IBM conteste la "suprématie quantique" de Google
Google n'a pas vraiment atteint la "suprématie quantique" d'après IBM. Au-delà d'une prouesse technique avérée, révélée fin septembre, les chercheurs de la firme de Mountain View n'auraient pas envisagé toutes les approches permises par l'informatique conventionnelle pour résoudre le problème mathématique au cœur de leur déclaration.
Alice Vitard
Mis à jour
23 octobre 2019
IBM critique une note interne de Google selon laquelle ses chercheurs en informatique quantique auraient réussi à résoudre un problème insoluble par un superordinateur conventionnel, dans un billet publié sur son blog le 21 octobre 2019. Un jalon qualifié de "suprématie quantique". Comme l'avait expliqué L'Usine Digitale le 21 septembre 2019, l'ordinateur quantique aurait résolu en trois minutes et 20 secondes un problème qui aurait demandé environ 10 000 ans de calcul au superordinateur américain Summit, du moins d'après les chercheurs responsables de l'étude.
L'information a été confirmée par Google dans un article paru ce mercredi 23 octobre 2019 dans la revue scientifique Nature. La firme de Mountain View relativise elle-même sa découverte, déclarant que le système ne pouvait effectuer qu'un calcul très spécifique et donc ne pourra pas être utilisé pour des applications concrètes dans l'immédiat. Mais les équipes d'IBM ne sont pas convaincues que le système de Google ait réellement pu supplanter un ordinateur conventionnel même pour ce cas très précis.
IBM n'apporte pas de preuve
La multinationale américaine affirme que le calcul opéré par les chercheurs de Google pourrait être "effectué sur système classique en 2,5 jours et avec une fidélité beaucoup plus grande", et que c'est une estimation très sobre et qui pourrait être révisée à la baisse. Rien que ça. Le fond de la critique d'IBM repose sur le fait de simuler le calcul quantique d'une autre manière que celle proposée par Google, spécifiquement en tirant parti des très grandes capacités de stockage que permet l'informatique traditionnelle. L'explication détaillée est disponible sur arXiv.

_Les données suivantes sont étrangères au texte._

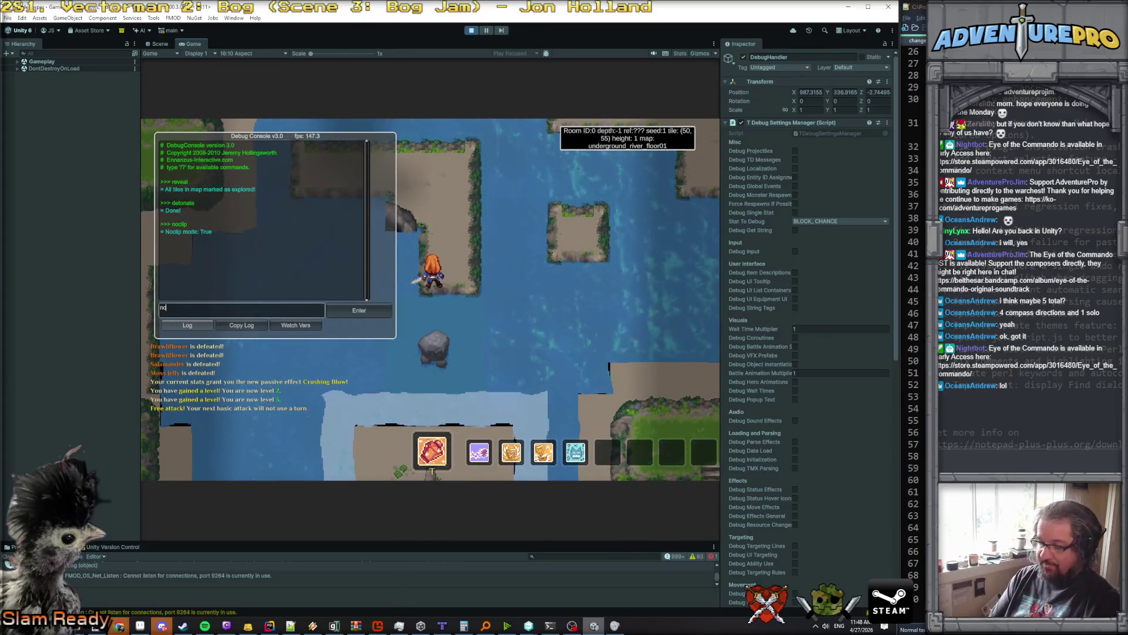
Step: Enter the noclip command in the debug console and walk the hero up and left across the water
{"action": "type", "text": "cli"}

IBM reconnaît néanmoins que les résultats de Google sont une belle avancée dans les recherches sur l'informatique quantique. Au-delà de ces questions, IBM critique aussi assez fermement l'utilisation du terme "suprématie quantique", créé par le physicien américain John Preskill en 2012. Il estime que le terme est généralement mal compris et prête à confusion, mais aussi que vérifier l'exactitude de ce type de déclarations n'est pas aisé et qu'elles doivent donc être prises avec des pincettes.
Interrogé par nos confrères de La Tribune, le Centre national de la recherche scientifique (CNRS) tient un propos similaire en expliquant que tout est une question de preuve. "Il faut d'abord prouver que l'ordinateur classique ne peut pas faire le calcul", a estimé le chercheur Simon Perdrix. C'est que l'on appelle une "probatio diabolica" (une preuve du diable) qui nécessite de démontrer la réalité d'un fait négatif – un raisonnement laborieux, voire presque impossible à mettre en œuvre.
Le calcul quantique, un nouveau terrain de compétition
Google a, dans les faits, utilisé un ordinateur quantique d'une puissance de 53 qubits. Un ordre de grandeur en théorie suffisant pour parler de "suprématie quantique", mais Simon Perdrix explique néanmoins que "les qubits peuvent être imparfaits". Conséquence de quoi la machine se situerait en-dessous de cette limite théorique.
La rigueur scientifique des résultats mise à part, Google et IBM sont rivaux dans la course à l'informatique quantique. Et ils ne sont pas seuls. Beaucoup de géants technologiques travaillent sur ces sujets, qui représentent des enjeux économiques colossaux. Celui qui résoudra en premier ce problème sera certain de dominer le marché mondial pendant des années.